思考の背骨は「ことば」だ!

人鳥(ぺんぎん)堂の飯島です。意見は私個人のものです。

春分 第十候『雀 始めて 巣くう』

 同じように見える空も、微妙に違います。今朝は暖かい空気でこころも穏やかです。もとろん、世界は、そんなことはいていられない様々な出来事が起きているのですが。今日は、珈琲豆が切れて、『カフェ・グレコ』です。学生時代の珈琲事情を考えれば、ましですが。


言葉がゆらぐ、社会がゆらぐ

 藤原智美著『ネットで「つながる」ことの耐えられない軽さ』を、ネットで紹介することの矛盾、などということも考えてしまいますが、「ネット時代の到来で書きことばの根幹が揺らいでいます。それは国家の揺らぎであり、経済の揺らぎでもあり、社会の揺らぎでもあります。」という著者の問題意識を踏まえると、読んでみないというわけにもいかなかったのです。


 ことばには、「話しことば」、「書きことば」、そして今や、「ネットことば」があるということでしょうが、メールで使われる「絵文字」などのことを考えると、話しはいろいろな所に飛んで行ってしまいますが、紙と空気とネットと、媒体が違うだけではなくて、インターネットは媒体であると同時に現実であり(昨今の出来事を想うと、私には、人々に仮想と受け止められているとは、とても思えません)、つまり、フィジカルな現実とネットな現実とがパラレルに存在する、そして時に交わったりして事件が起きる「パラレルワールド」のように思えるのですが、それはさておきます。というのも、「幼稚化する政治家のことば」の例として、「オノマトペ(擬態語や擬音語)の多様」をあげています。それによれば、1990年から現在までで、約1万4千回から約3万8千回へと3倍近いどうかぶりとか。さらには、「党綱領の軽視」、あるいは「党綱領の不存在」などに、書きことばの「衰弱死」を指摘してる部分や、憲法が国家と近代社会を支える書きことばであるという認識からみる「96条」問題など、興味深い切り口が盛りだくさんだからです。
 

ビットコインの見立てとカフカ的世界
経済ということでは、紙幣は「印刷文書」であり、信頼を軸に、「紙幣という『文書』が支配する経済社会」の出現と、最近事件になった「ビット・コイン」に象徴される電子マネーの登場は、著者の見立てをフォローするものでしょう。
 読書が「朗読」から「黙読」になったのは、話しことばと書きことばの分化が起きたからだといいます。

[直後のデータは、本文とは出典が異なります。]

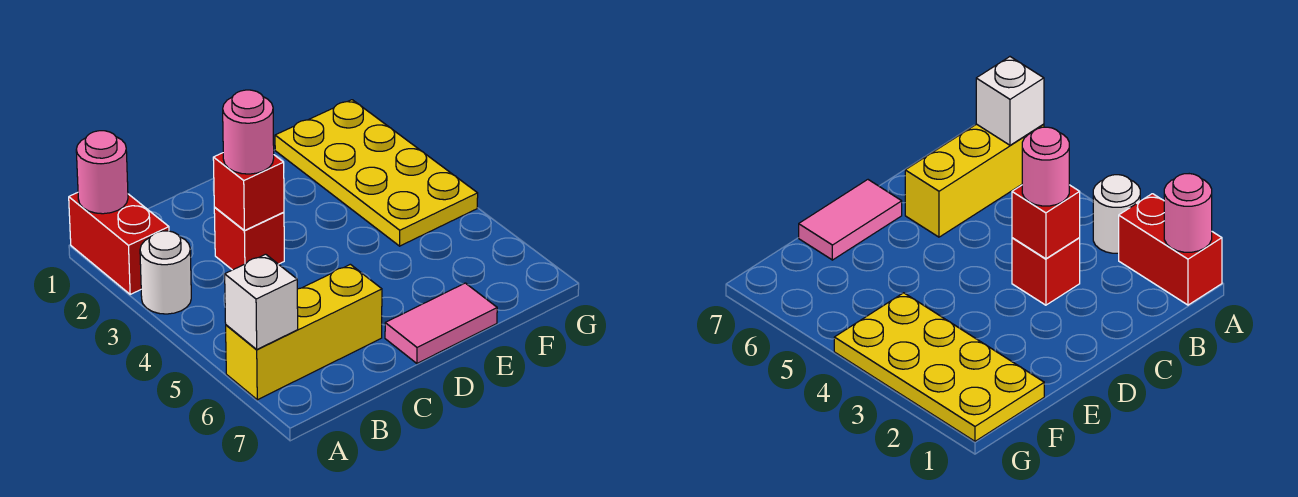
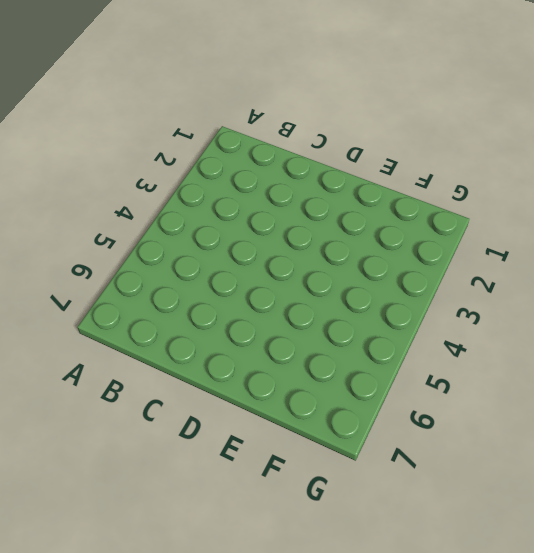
none -> red 1x2 brick [69,193,169,294]
none -> white 1x1 round brick [140,231,191,314]

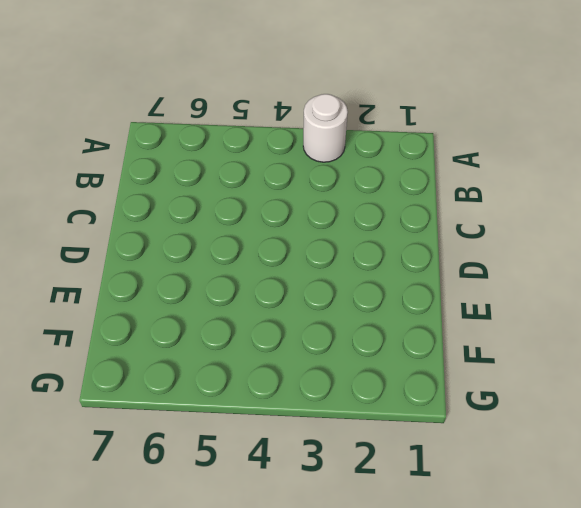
none -> red 1x2 brick [69,193,169,294]
none -> yellow 1x3 brick [226,264,382,400]

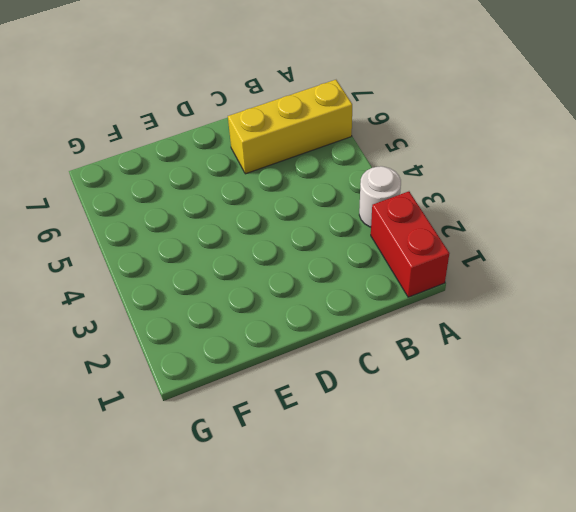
none -> red 1x1 brick [214,208,284,270]
none -> pink 1x2 tile [385,283,497,363]

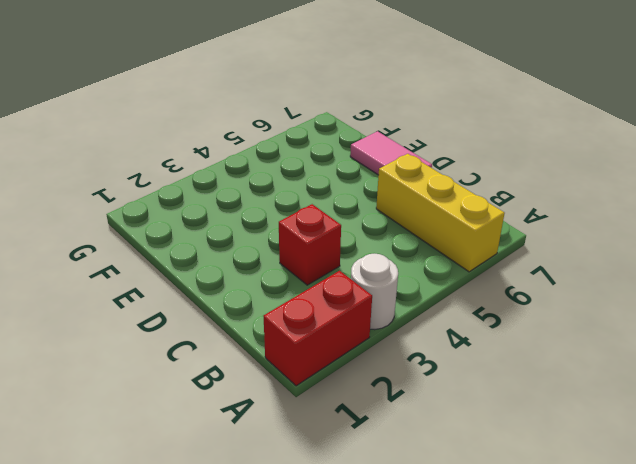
none -> yellow 2x4 plate [275,100,478,246]
none -> pink 1x1 round brick [76,131,128,214]

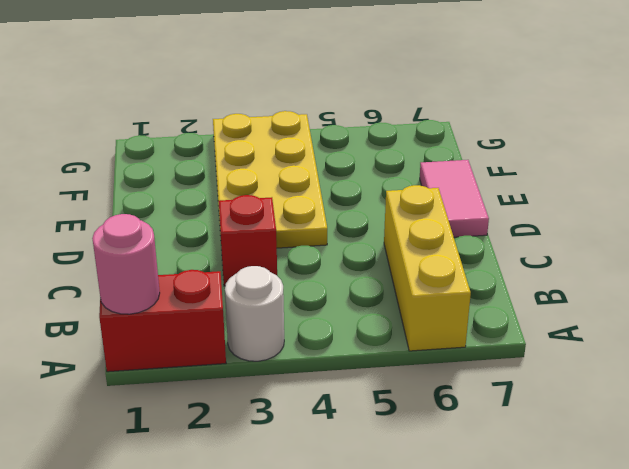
yellow 2x4 plate [213,111,327,248] -> yellow 2x4 plate turned to [275,100,478,246]
none -> white 1x1 brick [225,254,298,350]
none -> red 1x1 brick [213,153,284,230]

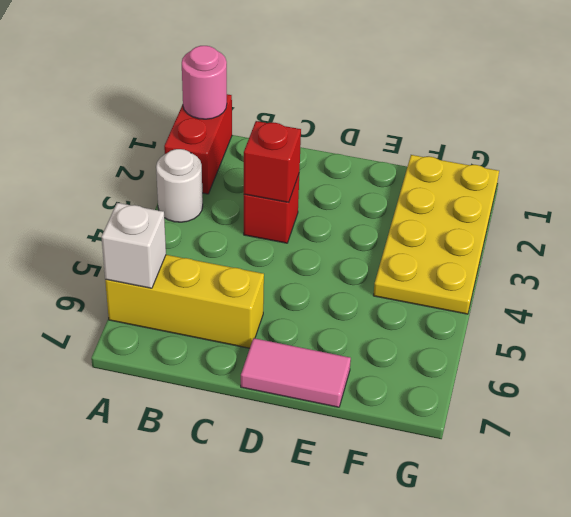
none -> pink 1x1 round brick [223,90,274,174]

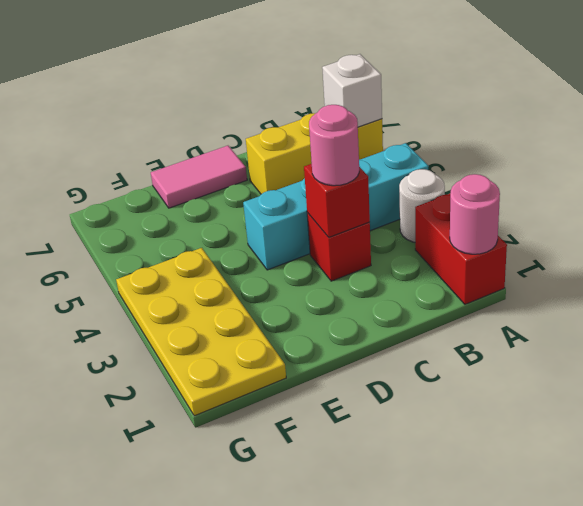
cyan 1x4 brick [243,143,429,270] -> none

それが「個人主義」と呼ばれる意識の変化につながり、書きことばが、標準語による国民国家の基盤を提供した、ということでしょうか。
 さて、これから私たちの社会はどこへ向かおうとしているのでしょうか。著者に、「あなたは今日ペンで文字を書いたか?」と問われて、10年後には、何と答えるのでしょうか。著者のいう「カフカ的世界」にも思いを巡らし必要があるのかもしれない、と本書を読んで思いました。新しいメディアがことばの世界を揺るがし、その上に建設された国家というものもやがて抽象化された存在になるというカフカ的世界の見立ては、グロテスクではありますが、「ハチドリ」の大きさの無人偵察機の飛び交う世界と親和性があるように思えます。イチロー選手とマーシャル・マクルーハンの「拡張」概念についてのエピソードに加え、「ネットというメディアのメッセージ」の意味するところを、今という時点で考えておきたいと思いました。本書の巻末、アンネ・フランクの「日記」を書く行為が、自分を支え、生を営む行為として、生き延びる力を与え続けたことが記されています。そして、読者は、最近の事件の意味を再考するかもしれません。